With any life threatening illness family members hesitate to raise issues related to impending end-of-life. The need to understand the patient’s choices is offset by fears of causing the loved one distress and by their own fears and ensuing avoidance.
Unfortunately, lack of communication about end-of-life lowers patient wellbeing before death and increases chances of depression and other pathology among the survivors (Wright – “association between end-of-life discussions, patient mental health, medical care near death and caregiver bereavement adjustment” Jama 2008) Family members must then make critical decisions without guidance, causing them to feel isolated, guilty and uncertain about the choices they are making on their loved one’s behalf.
Families of patients with dementia face even greater challenges regarding management of their loved one’s palliative care, and of families’ ability to continue their daily lives. The patient loses ability to communicate about complicated end-of-life scenarios that are predictable with dementia.
By encouraging early (and repeated) meaningful conversations, this program ensures that palliative-care wishes are expressed and respected.

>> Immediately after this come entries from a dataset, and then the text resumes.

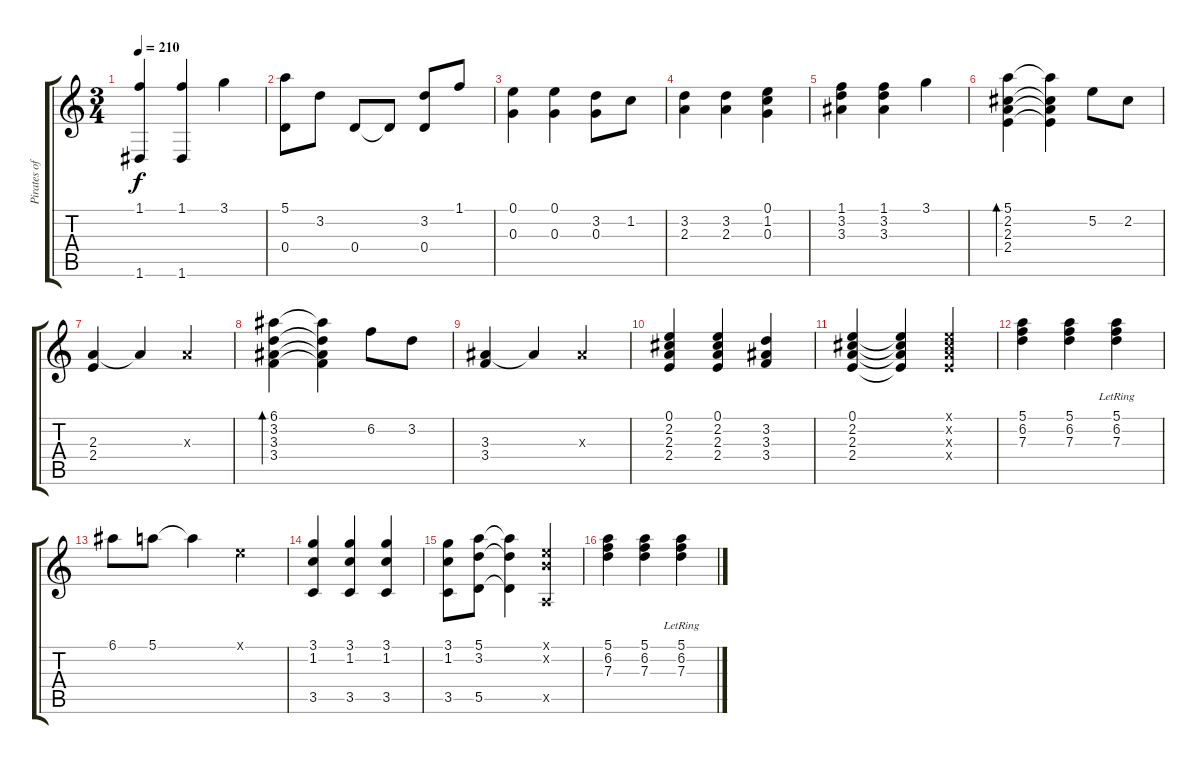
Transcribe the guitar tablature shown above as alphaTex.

\track ("Pirates of the Caribbean" "Pirates of") {instrument acousticguitarsteel}
\staff {score tabs}
\tuning (E4 B3 G3 D3 A2 D2) {hide}
\ts (3 4)
\tempo 210
\clef g2
\ks c
(1.1 1.6).4{dy f} (1.1 1.6).4 3.1.4 |
(5.1 0.4).8 3.2.8 0.4.8 0.4{t}.8 (3.2 0.4).8 1.1.8 |
(0.1 0.3).4 (0.1 0.3).4 (3.2 0.3).8 1.2.8 |
(3.2 2.3).4 (3.2 2.3).4 (0.1 1.2 0.3).4 |
(1.1 3.2 3.3).4 (1.1 3.2 3.3).4 3.1.4 |
(5.1 2.2 2.3 2.4).4{bd 480} (5.1{t} 2.2{t} 2.3{t} 2.4{t}).4 5.2.8 2.2.8 |
(2.3 2.4).4 2.3{t}.4 2.3{x}.4 |
(6.1 3.2 3.3 3.4).4{bd 480} (6.1{t} 3.2{t} 3.3{t} 3.4{t}).4 6.2.8 3.2.8 |
(3.3 3.4).4 3.3{t}.4 3.3{x}.4 |
(0.1 2.2 2.3 2.4).4 (0.1 2.2 2.3 2.4).4 (3.2 3.3 3.4).4 |
(0.1 2.2 2.3 2.4).4 (0.1{t} 2.2{t} 2.3{t} 2.4{t}).4 (0.1{x} 2.2{x} 2.3{x} 2.4{x}).4 |
(5.1 6.2 7.3).4 (5.1 6.2 7.3).4 (5.1 6.2{lr} 7.3{lr}).4 |
6.1.8 5.1.8 5.1{t}.4 0.1{x}.4 |
(3.1 1.2 3.5).4 (3.1 1.2 3.5).4 (3.1 1.2 3.5).4 |
(3.1 1.2 3.5).8 (5.1 3.2 5.5).8 (5.1{t} 3.2{t} 5.5{t}).4 (0.1{x} 0.2{x} 0.5{x}).4 |
(5.1 6.2 7.3).4 (5.1 6.2 7.3).4 (5.1 6.2{lr} 7.3{lr}).4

This conversation will decrease feelings of uncertainty and heighten the probability that one’s wishes are fulfilled, increasing wellbeing at end of life (Temmel – “Early palliative care for patients with metastatic non-small-cell lung cancer” New England Journal of Medicine 2010) Patients and their families will greatly benefit from this project during the patient’s lifetime and after he or she passes away.
- Instill hope of wellbeing, for the duration of the disease, in patients suffering from Alzheimer’s and their family’s
- Ensure Alzheimer patients the opportunity to experience palliative care and end-of-life in dignity, in accordance with their personal values (e.g. type of medical care– who makes decisions- where; quality-of-life wishes; wishes for post-mortem…)
- Provide Alzheimer patients’ families with the opportunity to fulfill their loved one’s wishes and decrease families’ feelings of uncertainty and despair during their loved-one’s life and beyond
- Serve as a pilot program to be evaluated, and duplicated countrywide to impact national resilience.
The Conversation Project – What’s it all about?
CP provides family members with tools that enable them to initiate and conduct discussions about quality of life, health, palliative care, end-of life wishes as well as tools to process the emotional challenges entailed.
At the heart of the project is the kit that helps individuals and families have “the conversation” about their preferences for end-of-life-care. “The Conversation Project” was established in the USA by Pulitzer Prize winning columnist, Ellen Goodman. Life’s-Door was chosen as the exclusive organization to facilitate the project in Israel. We have adapted the program socially and culturally to make it suitable for Israeli society. To date the program has been successfully implemented for many including the National Insurance of Israel (Bituach Leumi), Hadassah Hospital, the Clalit HMO and the Israeli Society for Medical Education.